Santiago. El presidente de Chile, Eduardo Frei, anunció que cuando hoy, sábado, entregue el mando presidencial a su sucesor, el socialista Ricardo Lagos, asumirá el puesto de senador vitalicio que asigna la Constitución chilena a los exmandatarios, a pesar de ser contrario a esta norma.
Frei se opone a la existencia de senadores vitalicios, y así lo ha manifestado en múltiples ocasiones, pero el jueves en la noche explicó que si acepta el puesto es porque de esta forma puede inclinar el equilibrio parlamentario hacia el lado de la coalición gobernante.
"Mientras exista la institución, no vamos a regalar ese espacio", manifestó Frei, quien recordó que la Concertación siempre ha rechazado a la existencia de senadores que no sean elegidos por votación popular.
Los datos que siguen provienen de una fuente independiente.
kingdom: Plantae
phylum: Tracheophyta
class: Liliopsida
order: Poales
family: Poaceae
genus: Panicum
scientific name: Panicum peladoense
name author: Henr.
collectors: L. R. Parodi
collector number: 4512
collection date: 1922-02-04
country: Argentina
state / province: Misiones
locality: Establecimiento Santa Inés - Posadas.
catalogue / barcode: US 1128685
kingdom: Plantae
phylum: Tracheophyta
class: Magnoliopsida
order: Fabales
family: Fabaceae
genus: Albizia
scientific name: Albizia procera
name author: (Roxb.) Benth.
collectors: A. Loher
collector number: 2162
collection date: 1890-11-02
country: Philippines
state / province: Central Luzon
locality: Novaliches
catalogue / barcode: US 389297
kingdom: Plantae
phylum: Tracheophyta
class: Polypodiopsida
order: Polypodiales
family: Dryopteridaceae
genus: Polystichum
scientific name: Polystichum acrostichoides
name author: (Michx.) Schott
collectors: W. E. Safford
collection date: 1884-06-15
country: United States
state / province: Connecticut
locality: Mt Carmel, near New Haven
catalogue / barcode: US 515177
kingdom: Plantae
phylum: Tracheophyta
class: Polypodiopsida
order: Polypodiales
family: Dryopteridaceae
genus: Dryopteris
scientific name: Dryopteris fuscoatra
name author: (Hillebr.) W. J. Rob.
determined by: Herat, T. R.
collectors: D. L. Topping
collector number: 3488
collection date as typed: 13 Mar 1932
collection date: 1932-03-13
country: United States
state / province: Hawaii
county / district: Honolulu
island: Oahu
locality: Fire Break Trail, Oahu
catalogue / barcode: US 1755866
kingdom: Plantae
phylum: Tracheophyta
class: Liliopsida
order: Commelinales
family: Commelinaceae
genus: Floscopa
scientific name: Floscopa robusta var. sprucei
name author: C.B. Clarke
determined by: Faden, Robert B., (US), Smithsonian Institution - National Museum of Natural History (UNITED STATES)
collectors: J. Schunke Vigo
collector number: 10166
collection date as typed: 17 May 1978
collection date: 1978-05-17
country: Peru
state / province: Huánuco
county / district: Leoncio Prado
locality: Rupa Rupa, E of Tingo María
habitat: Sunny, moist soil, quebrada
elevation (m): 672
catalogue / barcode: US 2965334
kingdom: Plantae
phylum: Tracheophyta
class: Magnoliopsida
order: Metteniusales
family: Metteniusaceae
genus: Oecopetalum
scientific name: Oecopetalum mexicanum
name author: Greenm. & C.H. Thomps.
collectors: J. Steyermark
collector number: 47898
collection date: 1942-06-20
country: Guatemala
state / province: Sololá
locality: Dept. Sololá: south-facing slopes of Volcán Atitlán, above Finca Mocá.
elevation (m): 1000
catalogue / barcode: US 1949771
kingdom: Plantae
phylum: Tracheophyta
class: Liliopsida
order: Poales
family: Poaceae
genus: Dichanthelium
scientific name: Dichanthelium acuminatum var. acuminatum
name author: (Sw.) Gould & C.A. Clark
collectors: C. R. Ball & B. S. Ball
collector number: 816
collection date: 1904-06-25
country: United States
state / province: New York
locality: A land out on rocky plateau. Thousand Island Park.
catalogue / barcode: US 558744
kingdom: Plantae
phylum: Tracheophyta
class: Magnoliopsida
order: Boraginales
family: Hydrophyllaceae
"Hemos tenido durante diez años, ocho o diez senadores que han sido precisamente de la oposición. Que el Gobierno llegue a conquistar un voto para las fuerzas progresistas del país, creo que es bueno y no vamos a regalar ese espacio", recalcó.
"Además, si sacamos las cuentas, en los próximos meses parece que mi voto va a ser decisivo en muchos proyectos", agregó el mandatario chileno.
El desafuero de un senador derechista involucrado en un caso judicial podría dar a la coalición que gobierna Chile desde 1990 la mayoría en el Senado el próximo marzo.
El senador Francisco Javier Errázuriz Talavera está enfrascado en un pleito judicial acusado de provocar lesiones a un abogado de la compañía de generación eléctrica ENDESA, y en caso de ser condenado perdería el escaño en al Cámara Alta.
Su ausencia forzada del Parlamento se suma a la del vitalicio Augusto Pinochet, quien no ha podido ejercer su función legislativa desde octubre de 1998, cuando fue detenido en Londres a requerimiento del juez Baltasar Garzón, que le procesó y solicitó su extradición a España.
Aunque Pinochet, tanto partidarios como detractores coinciden en que difícilmente podrá incorporarse a su puesto en el Senado, al menos de manera permanente.
Sin Pinochet ni Errázuriz, la derecha tendría 23 escaños en el Senado, igual a los de la coalición de gobierno.
Pero a partir del próximo martes, la Concertación sumará otro representante, Eduardo Frei.
En la Cámara de Diputados, que tiene 120 miembros elegidos, el gobierno siempre ha tenido una holgada mayoría.
Pese a haber ganado las tres elecciones parlamentarias de los últimos diez años, la presencia de senadores designados y vitalicios ha impedido a la alianza gubernamental tener los votos para aprobar las reformas que eliminen los llamados "enclaves autoritarios" que dejó el régimen militar.
Uno de esos enclaves es justamente la existencia de los senadores no representativos de la soberanía popular, cuyos votos han sido decisivos para el rechazo de los proyectos de reformas que los gobiernos de Patricio Aylwin (1990-1994) y Eduardo Frei han presentado de forma reiterada a lo largo de los años 90.